BT proposing to remove 60 public payphones - unless community 'adopts' them

Dan Cooper

Reporter:

Dan Cooper

Contact:

01635 886632

Can you help save West Berkshire's red phone boxes?

SIXTY of West Berkshire’s public payphones – including iconic red telephone boxes in rural villages – are set to be removed, unless communities step in to ‘adopt’ them.

BT says that overall use of payphones has declined by more than 90 per cent in the last decade and, as a result, is proposing to get rid of the vast majority of them.

Figures show that 15 of the 60 phone boxes in West Berkshire that are set to be removed have not been used at all in the past year, while others have only been used a handful of times.

The most used telephone box in Newbury over the past 12 months has been the one by St John’s Post Office – with 387 calls in one year – an average of just over one call per day.

However, there is still a chance to stop them from becoming extinct.

Since BT launched its ‘Adopt a Kiosk’ scheme, more than 3,500 communities across the UK have seized the opportunity to convert their underused phone boxes into all manner of things.

In 2012, Bucklebury Parish Council adopted a phone box for £1 and transformed it into a book exchange. 

The phone box outside the Bladebone Inn, Chapel Row, has become somewhere that people can swap novels.

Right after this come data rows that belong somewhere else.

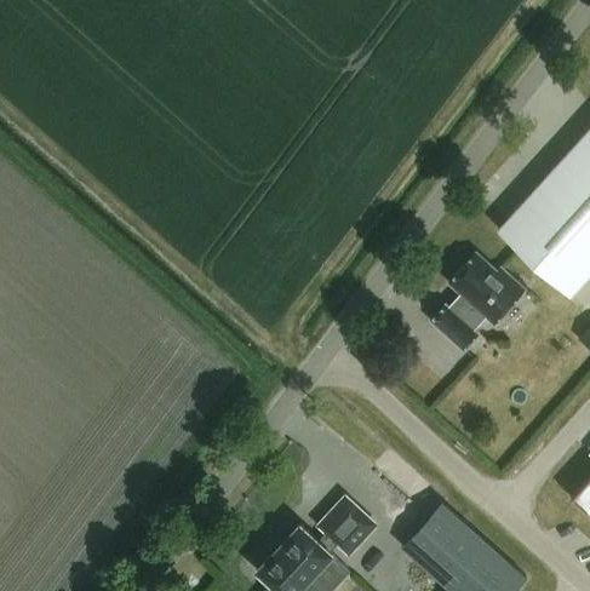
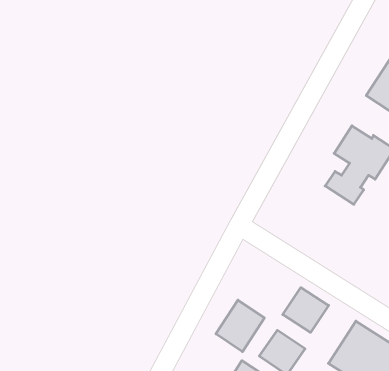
building: none -> [283,288,329,332]
building: none -> [216,300,264,352]

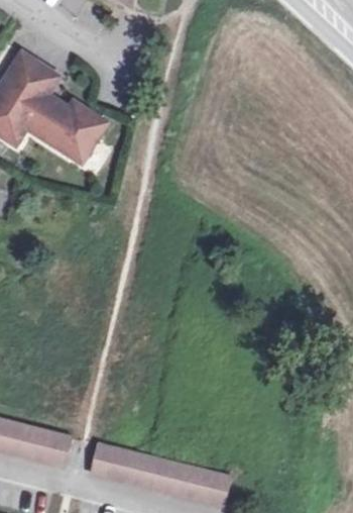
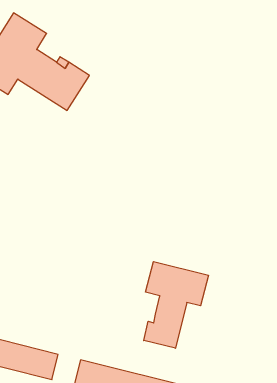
building: none -> [144,262,208,348]

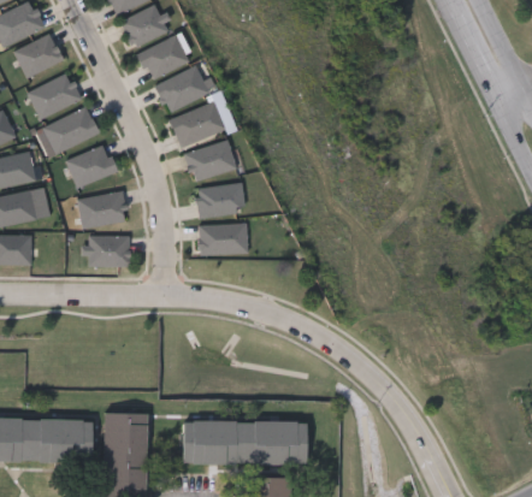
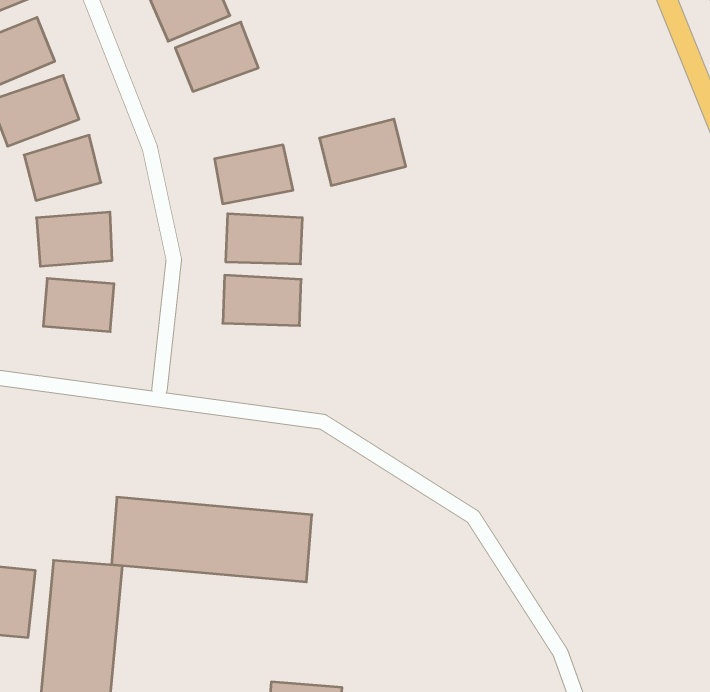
building: [170,102,225,147] -> [319,119,406,185]
building: [184,420,307,463] -> [111,497,312,582]

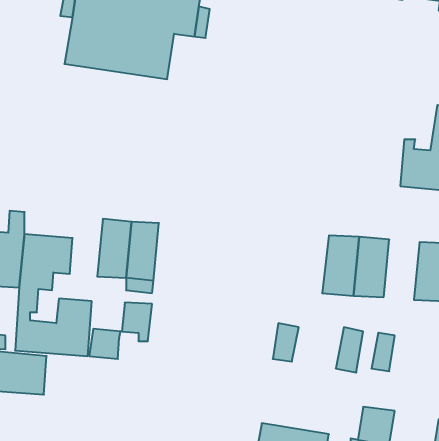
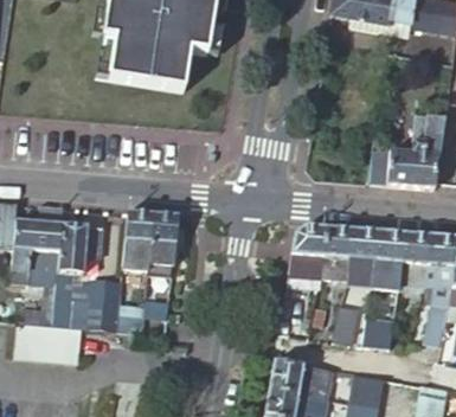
building: none -> [287,224,326,276]
building: none -> [373,230,404,282]
building: none -> [268,360,330,398]

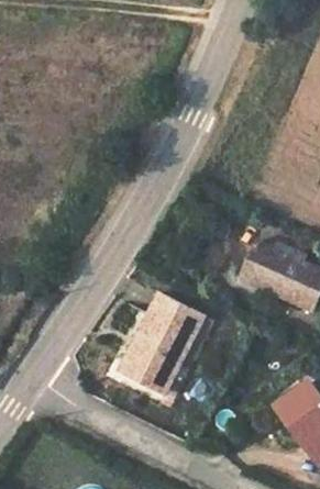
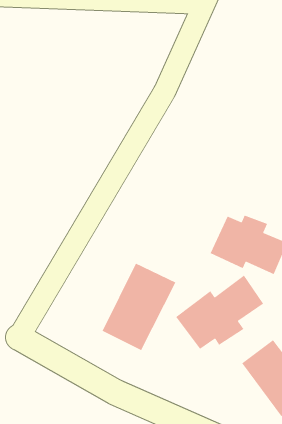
building: none -> [175,275,264,350]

In Ashampstead, residents have converted their underused telephone box into a mini library.

Further afield, in Cheltenham, 10 red phone boxes have been transformed into miniature art galleries showcasing the work of local artists.

And in Brighton, Eddie Ottewell and Steve Beeken launched Red Box Coffee – which sells hot drinks and ice cream from the two red telephone boxes they have adopted.

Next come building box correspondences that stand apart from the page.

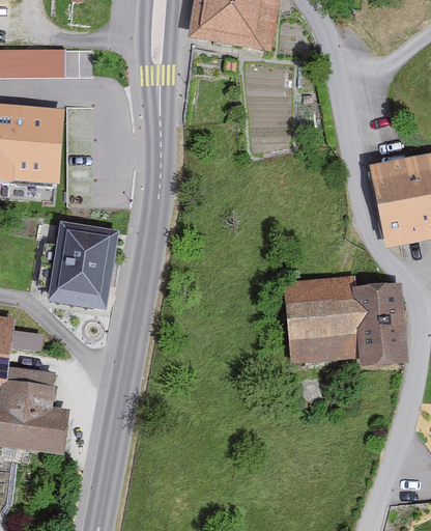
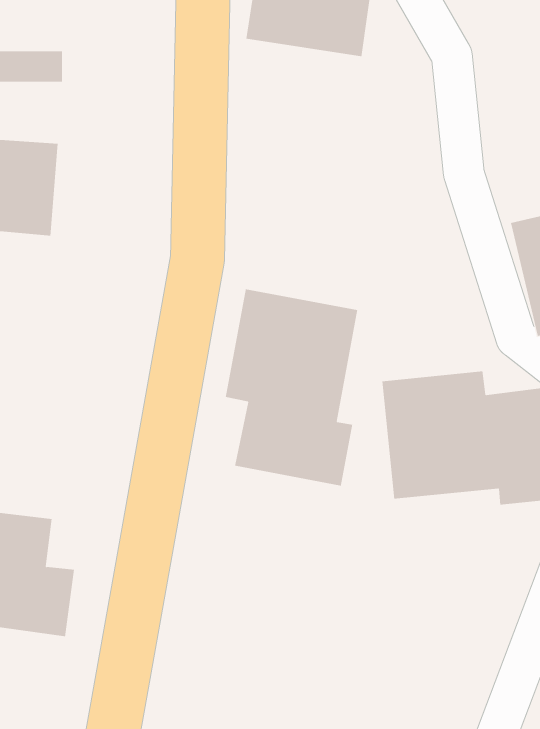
building: none -> [225,289,358,487]
building: [47,221,119,310] -> none

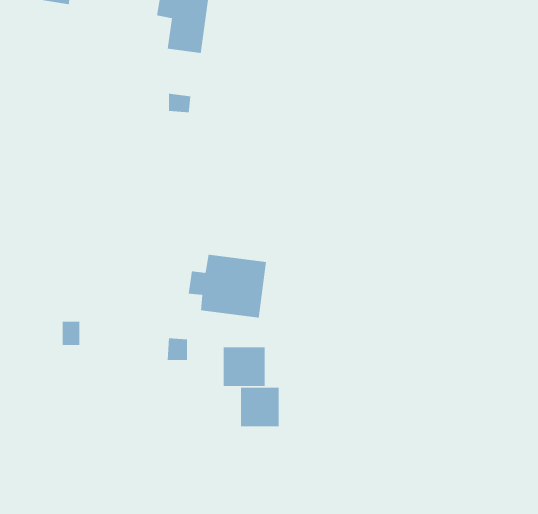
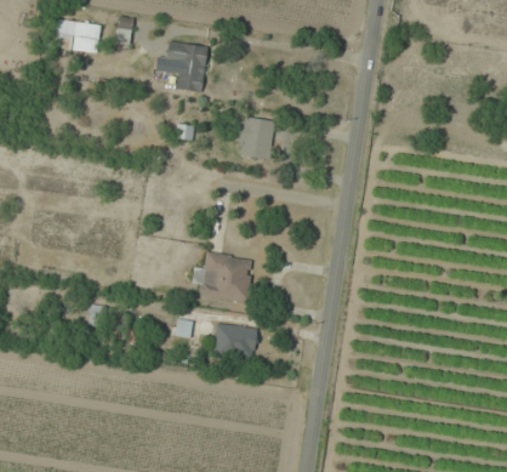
building: none -> [234,115,275,160]
building: [241,387,279,427] -> none

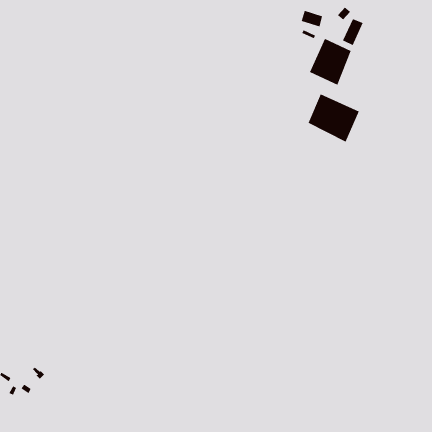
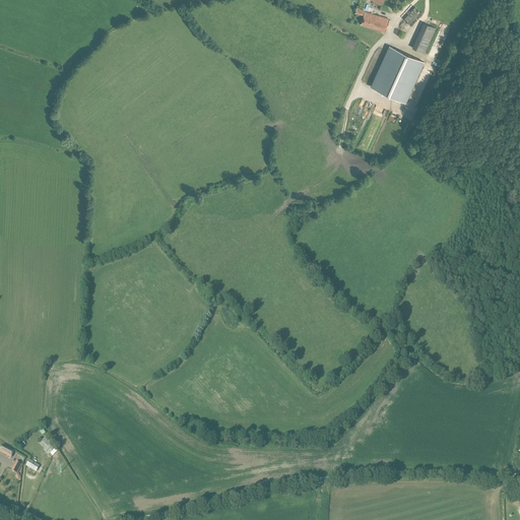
building: [308,94,359,143] -> none

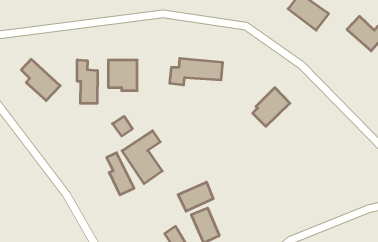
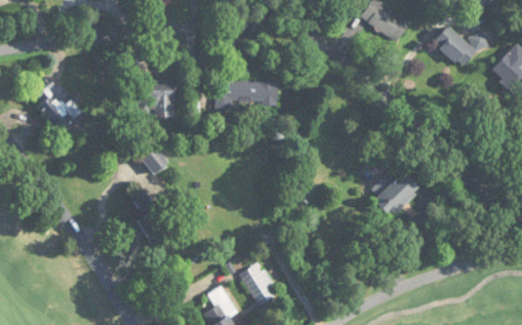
building: [77,60,97,103] -> none
building: [253,88,290,126] -> [373,169,419,217]
building: [122,131,162,184] -> none
building: [178,182,213,211] -> none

The Community Heartbeat Trust has installed defibrillators in disused phone boxes across the country.

In a letter to West Berkshire Council, BT said: “The need to provide payphones for use in emergency situations is diminishing all the time, with at least 98 per cent of the UK having either 3G or 4G coverage.

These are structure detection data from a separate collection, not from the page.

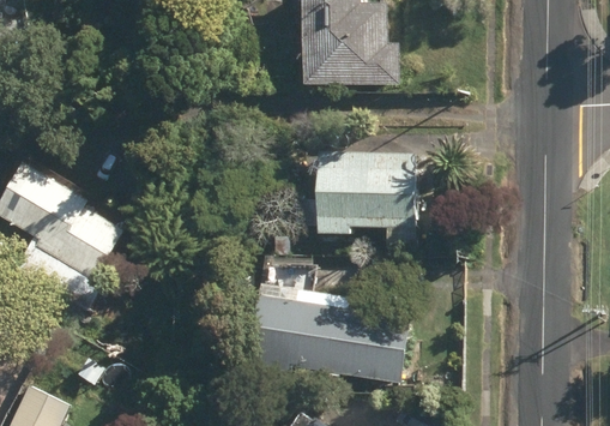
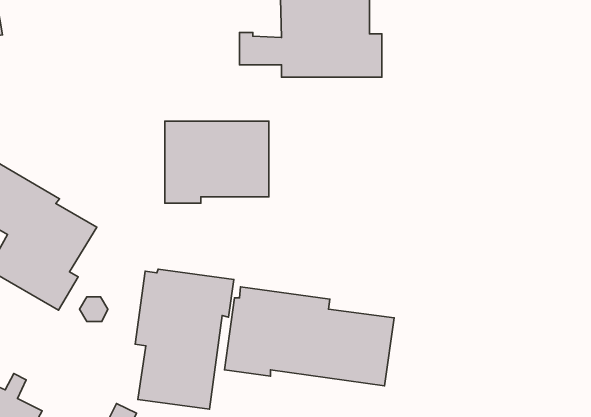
building: [314,154,415,233] -> [165,121,269,203]
building: none -> [135,269,234,409]

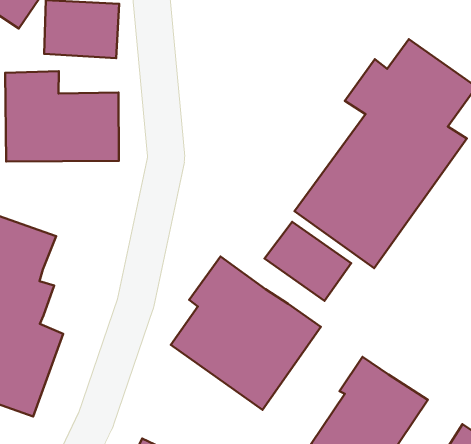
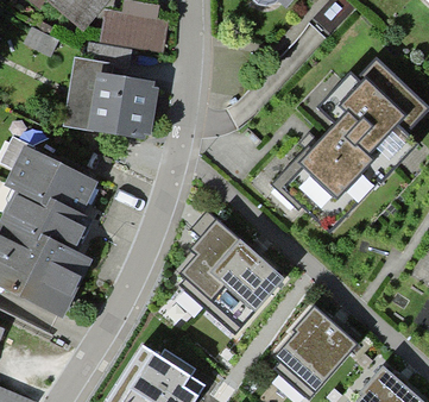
building: [264,222,351,301] -> none

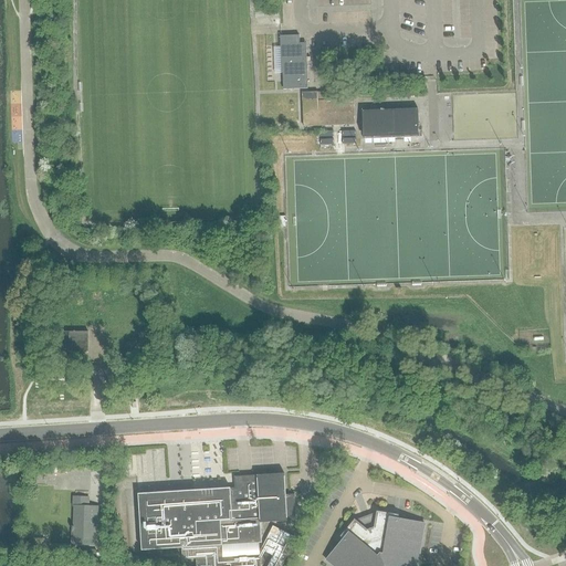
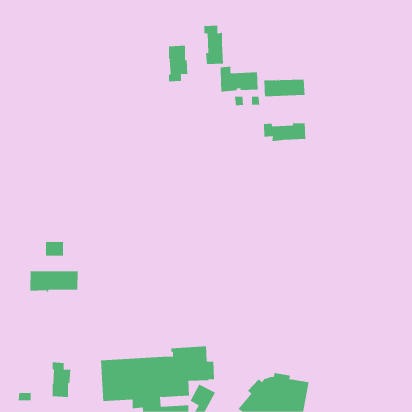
building: none -> [168,45,188,82]
building: none -> [263,122,306,142]
building: none -> [30,269,78,293]

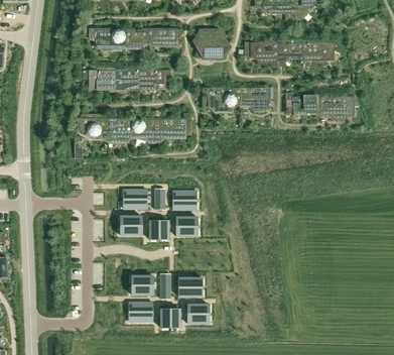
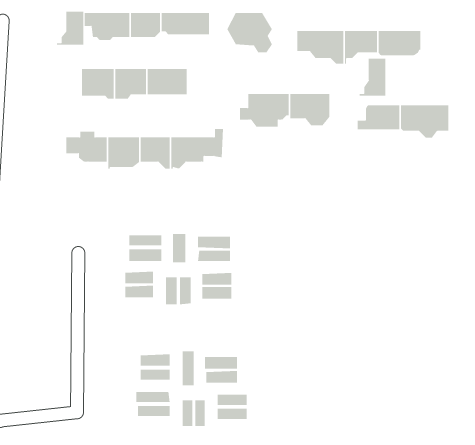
building: none -> [57,11,84,46]
building: none -> [359,58,386,97]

“This is important because as long as there is network coverage, it’s now possible to call the emergency services, even when there is no credit or no coverage from your own mobile provider.”

Newbury Town Council discussed what it wanted to do with the nine public payphones in the parish at a meeting last week.

The town council has three options to the proposals – it can object, not object or adopt a phone box for £1 for community use.

At a meeting last week, chief executive Hugh Peacocke said: “I am not sure any of them are extensively used.

“Apparently the one at St John’s Post Office is being used for purposes… well, let’s just say the post office are happy it is being removed.”

Elizabeth O’Keffe (Lib Dem, Victoria) told other councillors: “It is not really up to us is it? It is up to the community to decide.”

It only costs £1 to adopt a phone box. To start the process email payphones@bt.com

Time is running out to have your say on the proposals – a 90-day public consultation will end on Monday, January 23.